### TASK STATEMENT
Once the line containing "a self-signed certificate." is located, output it and every line after it through the end of the records, exactly as written and nothing else.

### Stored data
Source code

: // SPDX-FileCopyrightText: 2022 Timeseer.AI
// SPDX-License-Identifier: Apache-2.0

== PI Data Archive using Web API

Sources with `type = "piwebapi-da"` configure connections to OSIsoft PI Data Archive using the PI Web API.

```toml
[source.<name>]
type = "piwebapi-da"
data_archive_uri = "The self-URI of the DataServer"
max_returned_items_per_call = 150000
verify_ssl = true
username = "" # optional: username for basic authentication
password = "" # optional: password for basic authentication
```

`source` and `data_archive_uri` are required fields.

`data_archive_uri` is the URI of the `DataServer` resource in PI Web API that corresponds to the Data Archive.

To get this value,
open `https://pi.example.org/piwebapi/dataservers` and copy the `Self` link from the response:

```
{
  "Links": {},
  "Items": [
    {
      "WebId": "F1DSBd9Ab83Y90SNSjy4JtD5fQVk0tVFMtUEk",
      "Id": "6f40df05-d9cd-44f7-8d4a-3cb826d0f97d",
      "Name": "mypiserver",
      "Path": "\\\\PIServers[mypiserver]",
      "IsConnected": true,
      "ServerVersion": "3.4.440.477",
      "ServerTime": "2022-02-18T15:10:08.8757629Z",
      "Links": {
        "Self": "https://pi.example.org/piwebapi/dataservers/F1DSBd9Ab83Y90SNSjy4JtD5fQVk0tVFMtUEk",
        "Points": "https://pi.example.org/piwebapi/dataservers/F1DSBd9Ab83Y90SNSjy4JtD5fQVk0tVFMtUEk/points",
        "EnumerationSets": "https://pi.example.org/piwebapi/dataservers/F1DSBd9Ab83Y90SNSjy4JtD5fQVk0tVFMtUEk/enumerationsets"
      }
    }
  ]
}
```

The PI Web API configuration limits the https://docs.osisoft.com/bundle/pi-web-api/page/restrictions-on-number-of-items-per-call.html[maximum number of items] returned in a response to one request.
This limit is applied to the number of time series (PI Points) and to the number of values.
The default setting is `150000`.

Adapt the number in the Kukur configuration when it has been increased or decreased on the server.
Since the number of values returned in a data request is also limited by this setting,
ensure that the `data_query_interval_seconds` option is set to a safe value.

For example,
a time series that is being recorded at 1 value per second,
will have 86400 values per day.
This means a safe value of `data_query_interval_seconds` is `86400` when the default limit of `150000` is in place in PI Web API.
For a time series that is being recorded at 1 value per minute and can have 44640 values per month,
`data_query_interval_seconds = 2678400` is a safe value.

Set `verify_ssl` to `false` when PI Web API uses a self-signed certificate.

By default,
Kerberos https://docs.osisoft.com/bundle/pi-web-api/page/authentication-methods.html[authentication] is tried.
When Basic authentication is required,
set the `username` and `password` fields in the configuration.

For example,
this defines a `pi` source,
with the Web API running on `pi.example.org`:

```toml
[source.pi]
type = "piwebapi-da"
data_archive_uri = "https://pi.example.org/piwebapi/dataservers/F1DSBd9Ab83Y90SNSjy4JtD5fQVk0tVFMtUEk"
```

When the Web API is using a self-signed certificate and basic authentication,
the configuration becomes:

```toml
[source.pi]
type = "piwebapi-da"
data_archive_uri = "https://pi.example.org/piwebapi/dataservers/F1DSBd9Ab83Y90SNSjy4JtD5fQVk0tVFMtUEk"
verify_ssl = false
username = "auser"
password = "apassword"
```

### WRITTEN RESPONSE
Set `verify_ssl` to `false` when PI Web API uses a self-signed certificate.

By default,
Kerberos https://docs.osisoft.com/bundle/pi-web-api/page/authentication-methods.html[authentication] is tried.
When Basic authentication is required,
set the `username` and `password` fields in the configuration.

For example,
this defines a `pi` source,
with the Web API running on `pi.example.org`:

```toml
[source.pi]
type = "piwebapi-da"
data_archive_uri = "https://pi.example.org/piwebapi/dataservers/F1DSBd9Ab83Y90SNSjy4JtD5fQVk0tVFMtUEk"
```

When the Web API is using a self-signed certificate and basic authentication,
the configuration becomes:

```toml
[source.pi]
type = "piwebapi-da"
data_archive_uri = "https://pi.example.org/piwebapi/dataservers/F1DSBd9Ab83Y90SNSjy4JtD5fQVk0tVFMtUEk"
verify_ssl = false
username = "auser"
password = "apassword"
```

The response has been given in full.